When there are large, rapid movements in one direction, the protection offered can quickly become outdated. In this case, Viacom, one of the underlyings on which Archegos had bet, Suddenly falls following the announcement of a $ 3 billion stock sale and analyst downgrades. Once losses exceed posted margins, the derivative provider has unsecured credit exposure to the counterparty.

Third, high quality cash or securities, usually government securities, have traditionally been the primary form of collateral accepted. Increasingly, a wider range of securities, including stocks, are eligible. The theory is that by reducing the value recognized as collateral (known in the markets as a haircut), potential price fluctuations of riskier collateral assets can be taken into account.

Unfortunately, this exposes the arrangements to the same pattern issues as when setting the initial margins. It also introduces a “misguided correlation”, where the underlying risk increases as the value of the collateral decreases.

Finally, assets must be realized in the event of default. The whole system needs the ability to trade the required amount of both synthetically acquired securities and collateral in a short period of time.

This assumption is questionable when the swap is used to gain exposure to illiquid stocks and in an environment of reduced liquidity. In the case of Archegos, the problems may have been exacerbated by a portfolio highly concentrated in less traded stocks.
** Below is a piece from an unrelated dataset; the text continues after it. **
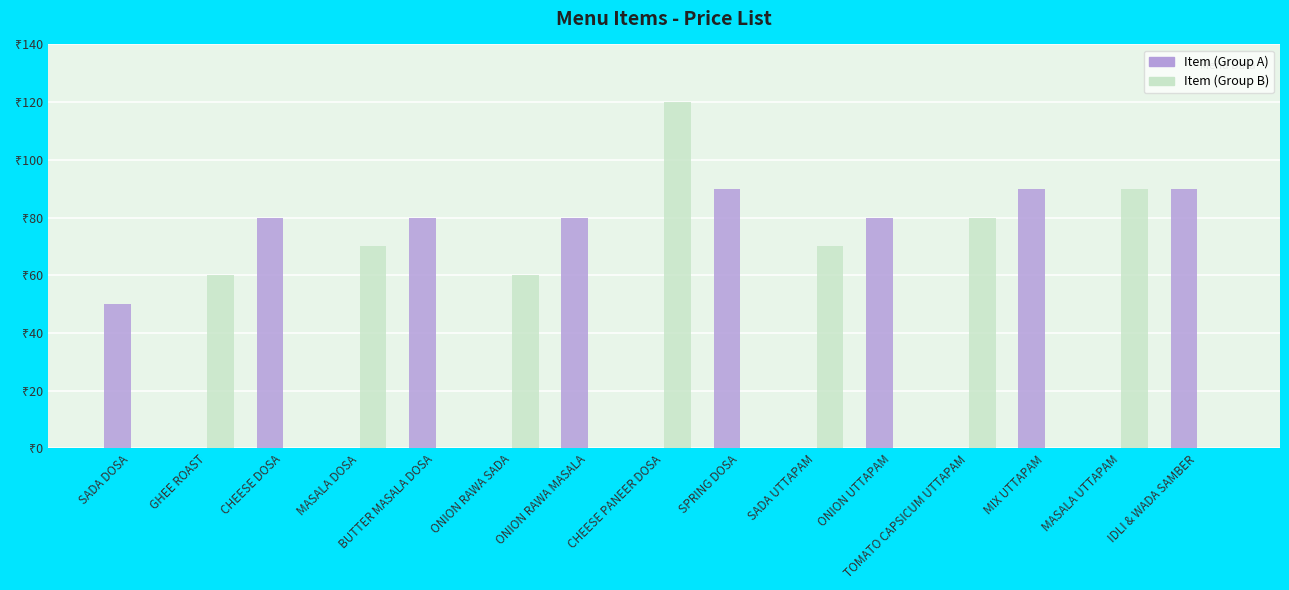

What are all the series names shown in the legend?

Item (Group A), Item (Group B)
All of the above factors seem to have been present with Archegos. There were other familiar ingredients – bank greed to generate fees, lax risk management, inadequate expertise, loopholes in risk modeling, and operational problems. As usual, some of the banks concerned, eager to protect their skin, broke ranks by liquidating positions. The messy flow that resulted may have made the problem even worse. The irony is that the overall loss, which would be around $ 10 billion, could be at least 50 to 100 times the fees generated by these transactions.

None of this is new. The extreme brevity of financial memory continues to be a factor in such episodes.

Archegos’ problems to date appear to be contained, with the institutions involved and their shareholders absorbing the losses. But the systemic problems associated with the use of collateral remain. Transactions with other hedge funds, exchanges between banks and, most importantly, central clearing houses for derivatives all rely on the same technology. With a high proportion of 640 billion dollars the total amount of derivative contracts being cleared and guaranteed by guarantees, the risks are not negligible.

Late, regulators expressed concern and superficial changes could be proposed to the rules. They are, however, unlikely to address the over-reliance on shadow banking to provide credit or the use of collateral to deal with counterparties that would not normally be eligible for credit lines. negotiation. It will certainly not address the fundamental problem that a system based on leveraged speculation is hostile to financial stability.